At The WXO, we want to connect the dots across the Experience Economy and across the globe – so each week, we’ll be bringing you our round-up of the experiential stories that we think reveal something interesting, relevant or transferrable about the Experience Economy.
Welcome to Experience Radar 10, where we’re taking a trip to the Sherwood Forest of the future, getting a preview of the latest VR and AR storytelling launches, and discovering the seven rules of the metaverse.
1. Experience A Slice Of VR Respite
Tickets are now booking for The Severance Theory: Welcome to Respite, a VR adaptation of an IRL immersive theatre show that puts participants at the centre of the action. The psychological thriller “explores the parts of our minds that both help us and haunt us through the lens of a mental illness called Dissociative Identity Disorder (DID), formerly known as multiple personality disorder.” One premium ticket holder will be able to step directly into the shoes of the protagonist, Alex, while the remaining audience members will play the role of alternate personalities and be able to interact with and explore the space. Watch the trailer above and head to WXO TV to watch the producers talk about the challenges of directing actors in VR.
2. How XR Is Transforming The Way We Learn
Proving that VR can have applications far beyond just entertainment, this report from HP dives into the ways that extended reality (XR) – a term that encompasses both virtual and augmented reality – is already being used to create more immersive, inclusive learning experiences in higher-education settings. From exploring body parts on a cellular level during anatomy lessons to team-building exercises and live storytelling using motion capture and body data from dancers, the technology is being used to reach and unite students on and off campus, as well as bring difficult concepts to life. (For some practical tips on implementing an immersive learning narrative, read this article by chronyko’s Kerrie Fraser.)
3. The 7 Rules Of The Metaverse
Still not entirely sure what the metaverse actually is, or how best to engage with it? Firstly, get yourself over to Campfire 19: The Metaverse Firestarter, where Meta founder Justin Bolognino explains his Map of Realities framework.
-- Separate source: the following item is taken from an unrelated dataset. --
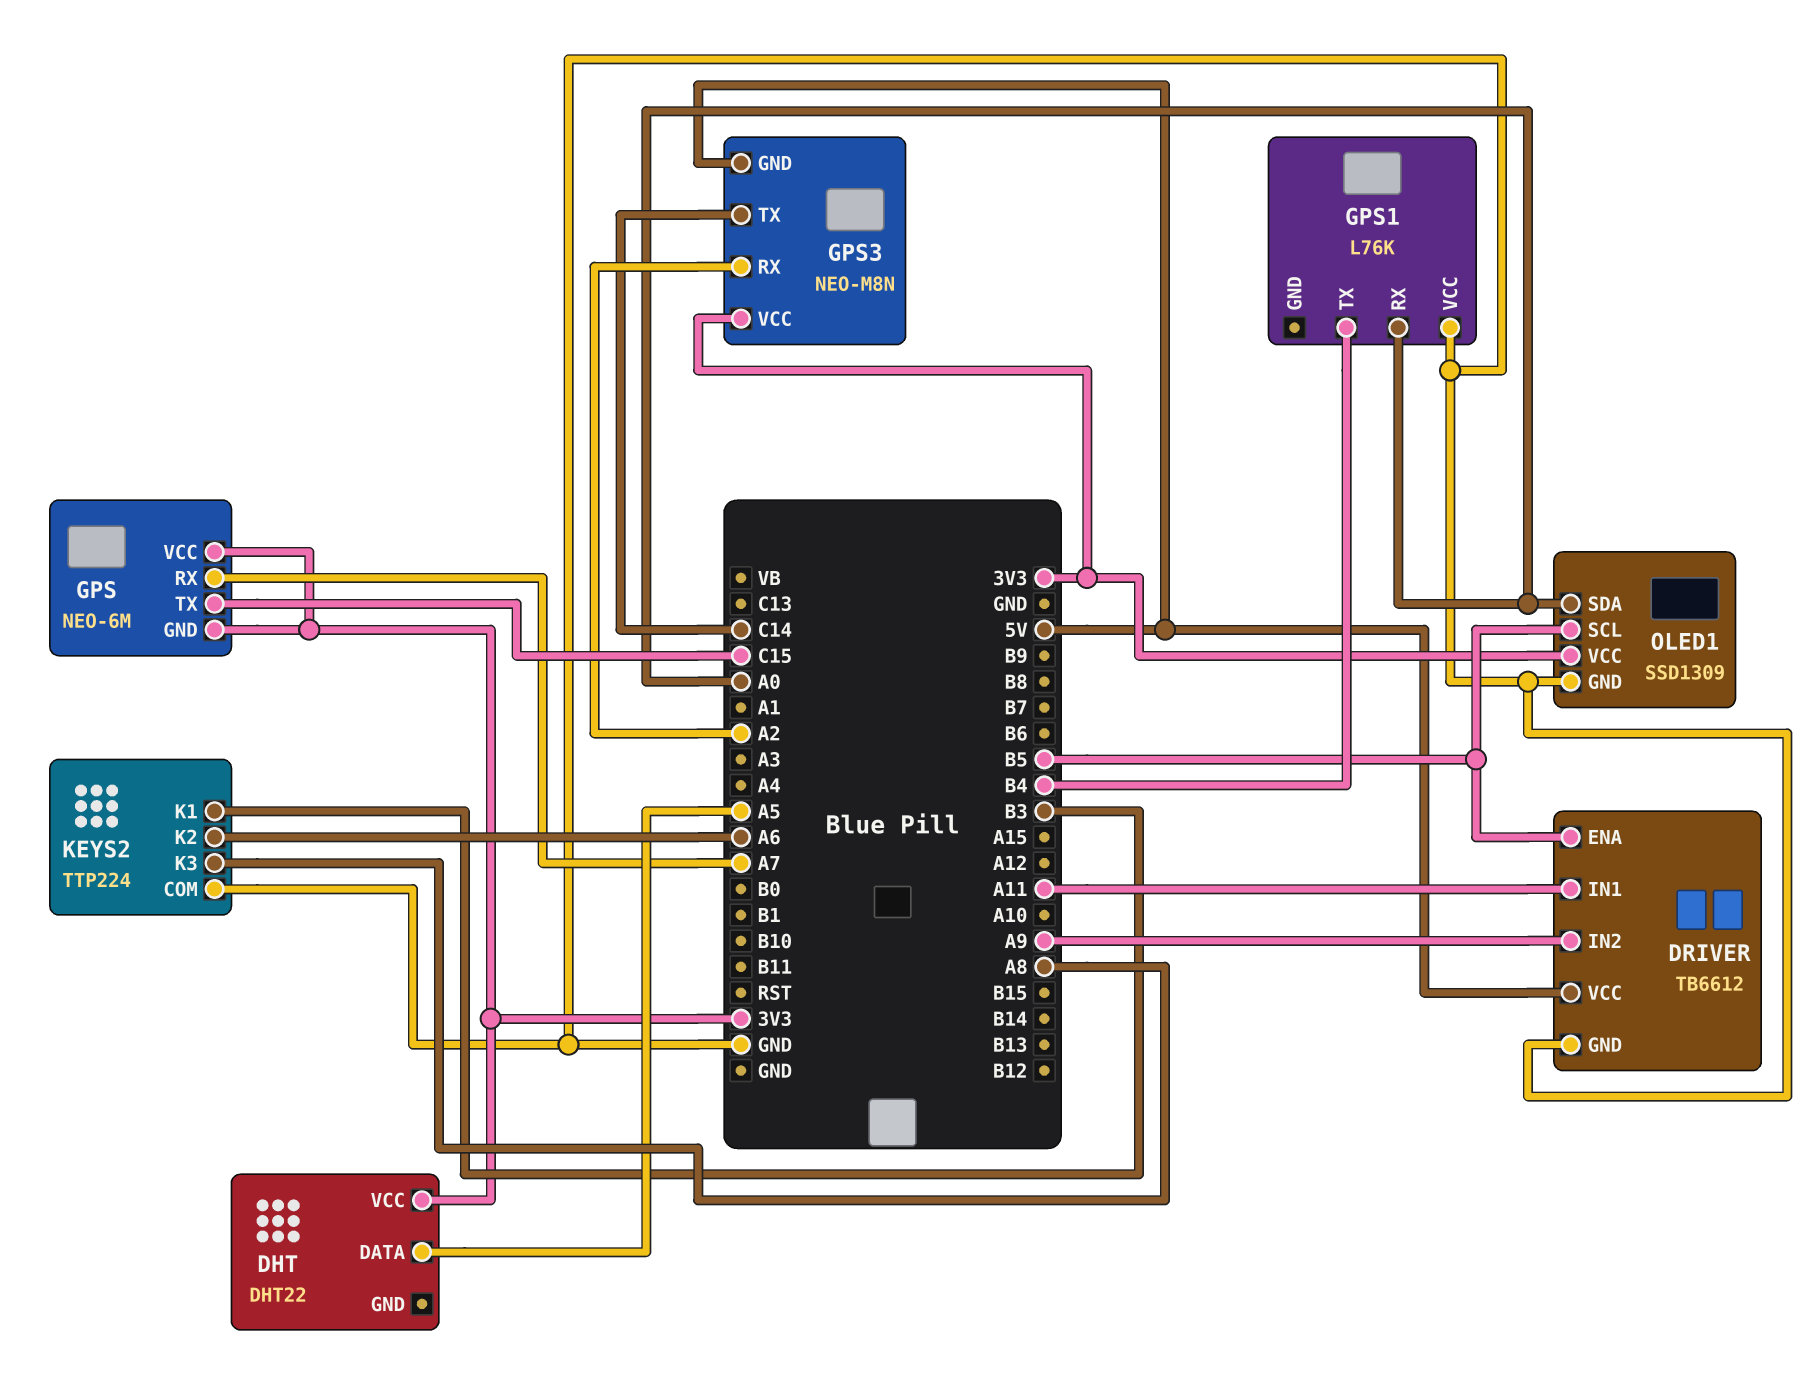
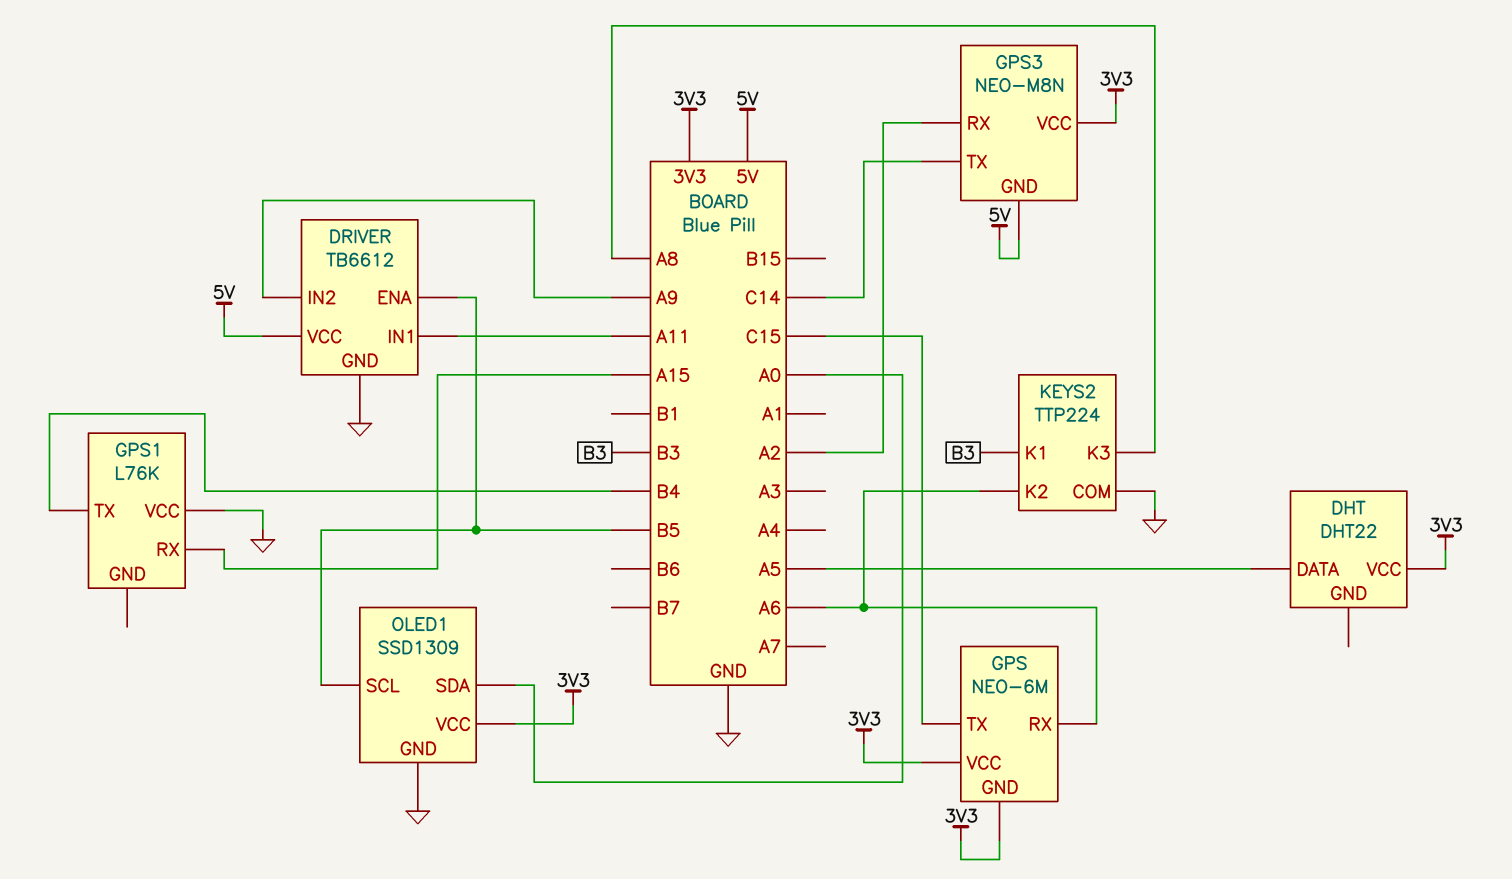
GPS pin RX: A7 -> A6
GPS1 pin RX: A0 -> A15

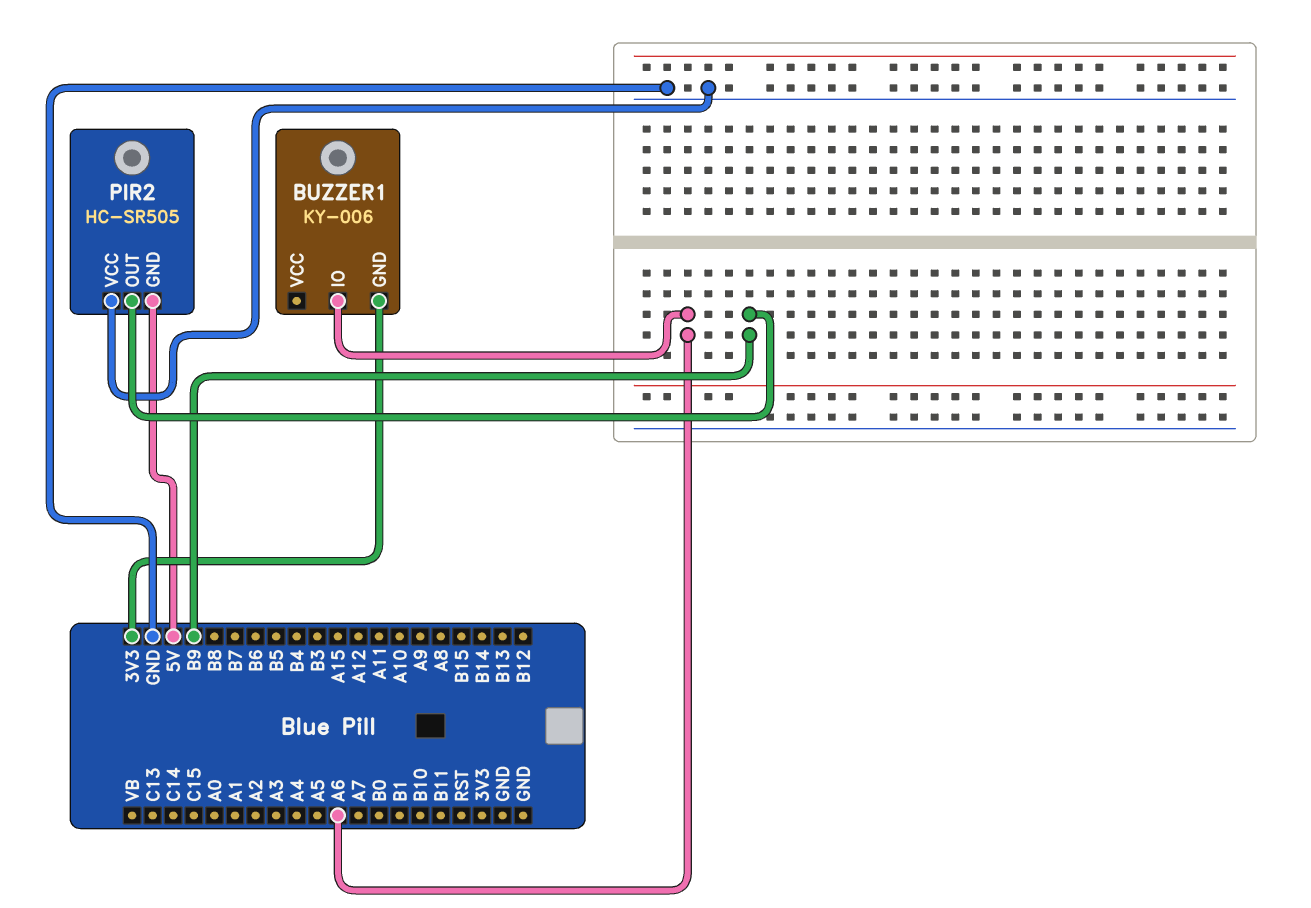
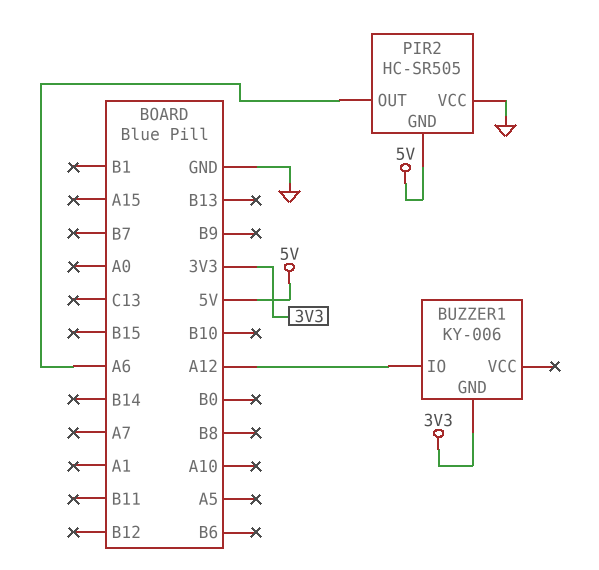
BUZZER1 pin IO: A6 -> A12
PIR2 pin OUT: B9 -> A6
Then read this article by “metaverse OG” Tony Parisi, where he sets out his seven rules for engaging with the metaverse, namely:
Rule #1. There is only one Metaverse.
Rule #2: The Metaverse is for everyone.
Rule #3: Nobody controls the Metaverse.
Rule #4: The Metaverse is open.
Rule #5: The Metaverse is hardware-independent.
Rule #6: The Metaverse is a Network.
Rule #7: The Metaverse is the Internet.Tony Parisi
4. From Robin Hood To Robot Hood
“I tell my kids that a walk in the woods is great, but the more information we lay on – the names of the plants, the bugs, the history of the indigenous people who used to live here – the more interesting it is. Layers just make life more rich – they pull us into reality. And so being able to use AR to digitally add those layers onto experiences does the same.”Mat Duerden, co-author, Designing Experiences
It seems that Nottinghamshire County Council were listening, with the news that Robin Hood’s old hood of Sherwood Forest is set for a £10m upgrade trialling robot dogs, internet-controlled drones and a stronger 5G signal that “can be used to offer visitors an augmented reality headset to view an immersive Robin Hood-themed film”, An Arrow In Time. The council see this as not only an experiment, but an investment in the area’s future with the potential to attract “millions” of pounds of tourism trade.
5. Projection Mapping Is On The Menu
Have you read our latest Experience Review of Park Row, the new DC-inspired experiential dining concept at London’s Monarch Theatre? Projection mapping was just one of the tools used to elevate dinner to new heights – so we enjoyed this blast from the past from David Title, a partner at Bravo Media, who produced this private dinner at Le Bernardin. It also reminded us of the projection-mapped Mad Hatter’s Tea Party at the recent Alice in Wonderland exhibition at London’s V&A museum. Curioser and curioser.
6. AR Brings Cultural Context To Museums
Speaking of exhibitions… we already touched in Campfire 14: The AR Firestarter on how AR’s ability to provide “non-zero sum information design” might mean that the museum of the future “will not be a single-channel public broadcaster, but a gateway to multiple perspectives”. So it’s heartening to see how this is already being realised in China, with a Europe-wide cosortium to bring similar AR and VR experiences to museums across the continent also in the works.
7. Step Inside Marvel’s First AR Movie
Marvel Studios’ first immersive story experience, Elements, is an epic Augmented Reality adventure through time and space to discover the truth about humanity. The studio have also created a free prequel that viewers can download for iPhone or iPad before watching the film in theaters, so they can bring characters and spatial elements into their own homes – a nifty bit of marketing that points again to the link between gaming and movies that we previously highlighted in Ubisoft’s transmedia takeover.